** BEGIN Excerpted passage **

Albert Einstein Quotes

“Philosophy is empty if it isn't based on science. Science discovers, philosophy interprets.”

Source: Attributed in posthumous publications, Einstein and the Poet (1983), p. 98

“Much later, when I was discussing cosmological problems with Einstein, he remarked that the introduction of the cosmological term was the biggest blunder he ever made in his life.”

George Gamow, in his autobiography My World Line: An Informal Autobiography (1970), p. 44. Here the "cosmological term" refers to the cosmological constant in the equations of general relativity, whose value Einstein initially picked to ensure that his model of the universe would neither expand nor contract; if he hadn't done this he might have theoretically predicted the universal expansion that was first observed by Edwin Hubble.
Attributed in posthumous publications

“I believe that pipe smoking contributes to a somewhat calm and objective judgment in all human affairs.”

Statement upon joining the Montreal Pipe Smokers Club (1950)
1950s

“We shall therefore assume the complete physical equivalence of a gravitational field and a corresponding acceleration of the reference system.”

Statement of the equivalence principle in Yearbook of Radioactivity and Electronics (1907)
1900s

“The mind that opens to a new idea, Never comes back to its original size.”

** END Excerpted passage **

To-do list:
A. Shorten the paragraph of the Einstein quotes page that begins "George Gamow, in his autobiography" into a few brief sentences, keeping its main facts.
B. Write the next part of the Einstein quotes page, starting after the last quotation shown.
The lines that come next are separate material and have no connection to the Einstein quotes.

** BEGIN Source material **

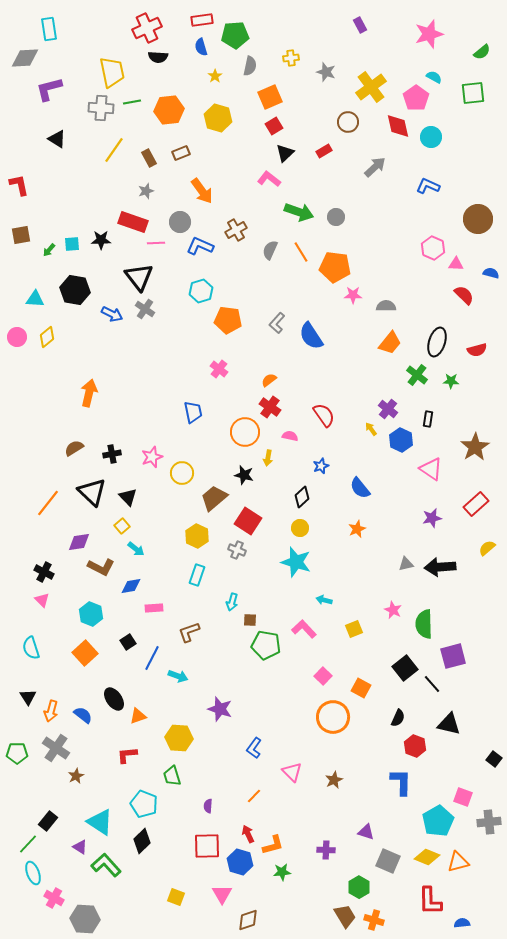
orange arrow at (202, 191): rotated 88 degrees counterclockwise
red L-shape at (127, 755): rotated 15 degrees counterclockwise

** END Source material **

Answers given:
A. George Gamow recalled in My World Line: An Informal Autobiography (1970), p. 44, that Einstein called the cosmological term his biggest blunder. This term is the cosmological constant in the equations of general relativity. Einstein first chose its value so that his model of the universe would neither expand nor contract. Without that choice, he might have predicted the universal expansion that Edwin Hubble later observed.

B.
Actually said by Oliver Wendell Holmes, Sr. in his book The Autocrat of the Breakfast Table: "Every now and then a man's mind is stretched by a new idea or sensation, and never shrinks back to its former dimensions."
Misattributed

“Nuclear power is a hell of a way to boil water.”

Commonly quoted on the internet, this quote is actually from Karl Grossman, via his 1980 book Cover Up: What You are Not Supposed to Know About Nuclear Power (p. 155; freely available online via its publisher http://www.thepermanentpress.com/p-354-cover-up.aspx; see PDF page 187).
Misattributed

“I believe that whatever we do or live for has its causality; it is good, however, that we cannot see through to it.”

Interview with Rabindranath Tagore (14 April 1930), published in The Religion of Man (1930) by Rabindranath Tagore, p. 222, and in The Tagore Reader (1971) edited by Amiya Chakravarty
1930s

“The strange thing about growing old is that the intimate identification with the here and now is slowly lost; one feels transposed into infinity, more or less alone, no longer in hope or fear, only observing.”

Letter to Queen Mother Elisabeth of Belgium (12 January 1953), Einstein Archive 32-405. Quoted in Albert Einstein: Creator and Rebel by Banesh Hoffman (1973), p. 261 http://books.google.com/books?id=sdDaAAAAMAAJ&q=%22no+longer+in+hope+or+fear%22#search_anchor, and also partially quoted (with a reference to the exact date of the letter) in Einstein: His Life and Universe by Walter Isaacson (2007), p. 536
1950s

“Who would have thought around 1900 that in fifty years time we would know so much more and understand so much less.”

From Albert Einstein and the Cosmic World Order, by C. Lanczos (Wiley, New York, 1956)
Attributed in posthumous publications, Albert Einstein: A guide for the perplexed (1979)

“The search for truth is more precious than its possession.”

This quote does appear in Einstein's 1940 essay "The Fundaments of Physics" which can be found in his book Out of My Later Years (1950), but Einstein does not claim credit for it, instead calling it "Lessing's fine saying".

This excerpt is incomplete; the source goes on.